Um outro time que está no Himalaia - mas aparentemente com problemas também de permissão - é o que conta com o prefeito de Praga Pavel Bem. O prefeito pediu férias não-remuneradas à cidade, e está agora no Tibet como membro de uma das expedições que tentarão escalar o Everest. Óbvio, essa atitude gerou uma série de protestos, editoriais ácidos, acusações de descaso e afins. O prefeito quer levar o nome da cidade ao topo do mundo. Cada político louco com sua montanhosa mania.

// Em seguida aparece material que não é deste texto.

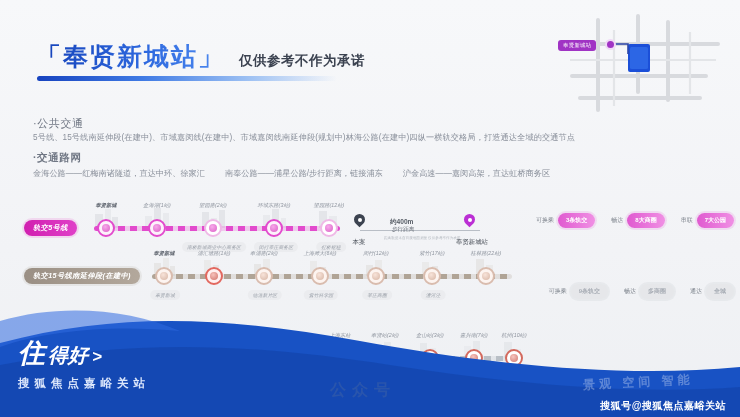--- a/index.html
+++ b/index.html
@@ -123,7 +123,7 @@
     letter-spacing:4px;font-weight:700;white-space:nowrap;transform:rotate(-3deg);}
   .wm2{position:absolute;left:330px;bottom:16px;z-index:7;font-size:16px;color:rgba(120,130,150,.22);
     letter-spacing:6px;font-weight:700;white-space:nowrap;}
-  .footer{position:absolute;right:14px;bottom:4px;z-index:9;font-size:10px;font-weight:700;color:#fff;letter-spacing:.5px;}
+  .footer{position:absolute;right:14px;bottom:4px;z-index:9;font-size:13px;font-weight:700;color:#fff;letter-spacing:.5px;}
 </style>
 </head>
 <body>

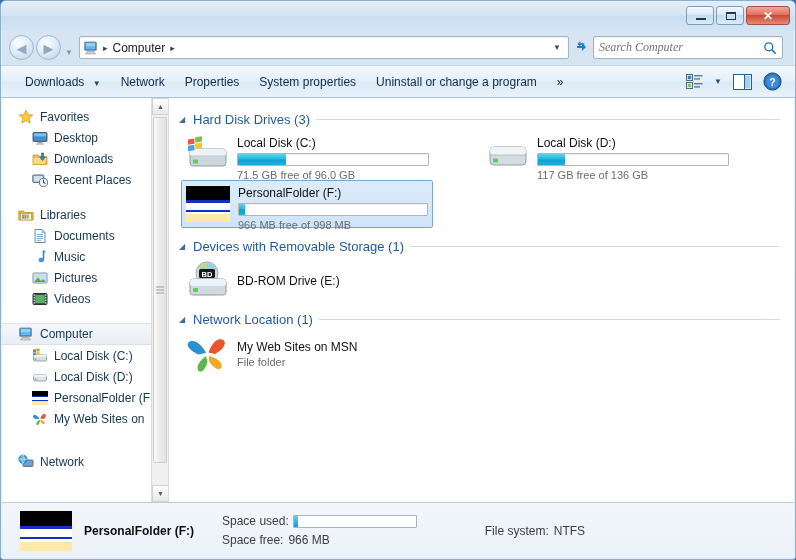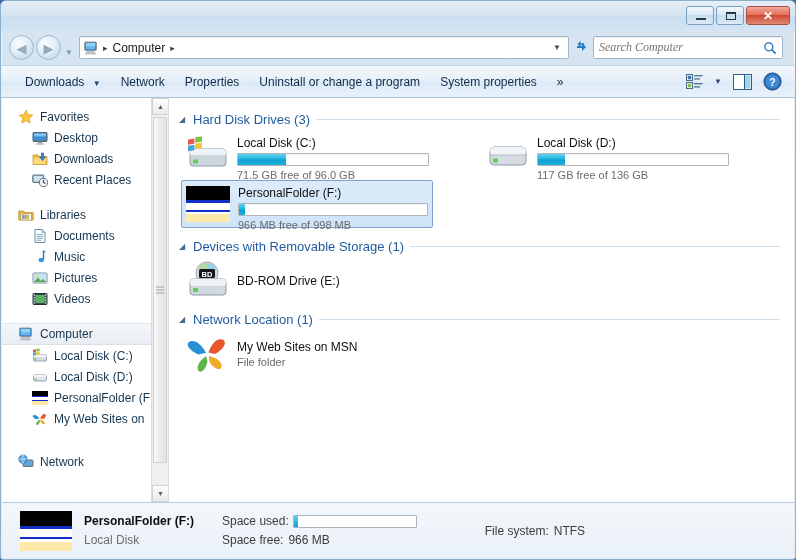--- a/index.html
+++ b/index.html
@@ -350,8 +350,8 @@
     </div>
     <div class="cmditem">Network</div>
     <div class="cmditem">Properties</div>
+    <div class="cmditem">System properties</div>
     <div class="cmditem">Uninstall or change a program</div>
-    <div class="cmditem">System properties</div>
     <div class="cmditem">»</div>
 
     <div class="cmd-right">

Fora do Everest, mas ainda no Himalaia, quem também está por lá é Waldemar Niclevicz, o brasileiro que escalou duas vezes o Everest - e que eu já entrevistei em 2005. Esse ano, o brasileiro vai tentar escalar o Makalu, de 8643 m de altitude. O time conta também com Irivan Gustavo Burda, fiel parceiro de Niclevicz em outras escaladas, e eles já estão no acampamento-base da montanha. Niclevicz conta tudo sobre a escalada em seu site, que obviamente eu recomendo. Caso tenha sucesso, o Makalu será a sétima montanha acima de 8,000m que Niclevicz alcança, o que o coloca na metade do caminho para o grande desafio de escalar os 14 picos acima de 8,000m do mundo, panteão de ouro em que apenas 13 alpinistas até hoje chegaram. Vamos torcer, porque esse ano pode dar Brasil no Himalaia mais uma vez.

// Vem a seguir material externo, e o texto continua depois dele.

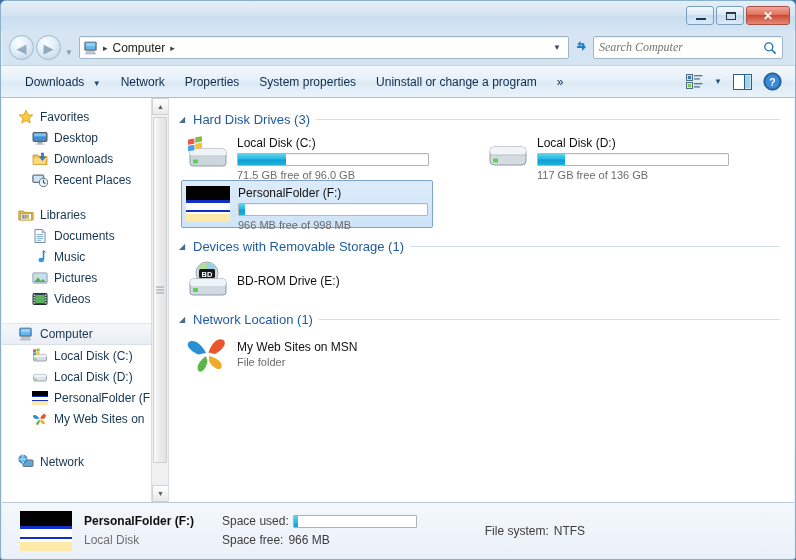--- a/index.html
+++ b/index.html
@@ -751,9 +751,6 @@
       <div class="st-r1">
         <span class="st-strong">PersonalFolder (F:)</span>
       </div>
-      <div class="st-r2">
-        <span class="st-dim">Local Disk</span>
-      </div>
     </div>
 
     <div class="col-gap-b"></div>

As outras expedições comerciais já estão em aquecimento, e eu, aqui da minha confortável e aquecida poltrona, estou acompanhando online a movimentação delas, "respirando" o ar rarefeito que elas emanam em seus relatos. Agora é aguardar em maio, quando a janela de oportunidade para o cume do Everest chegar, e ver quem serão os heróis da temporada.

Tudo de bom sempre aos alpinistas de 2007.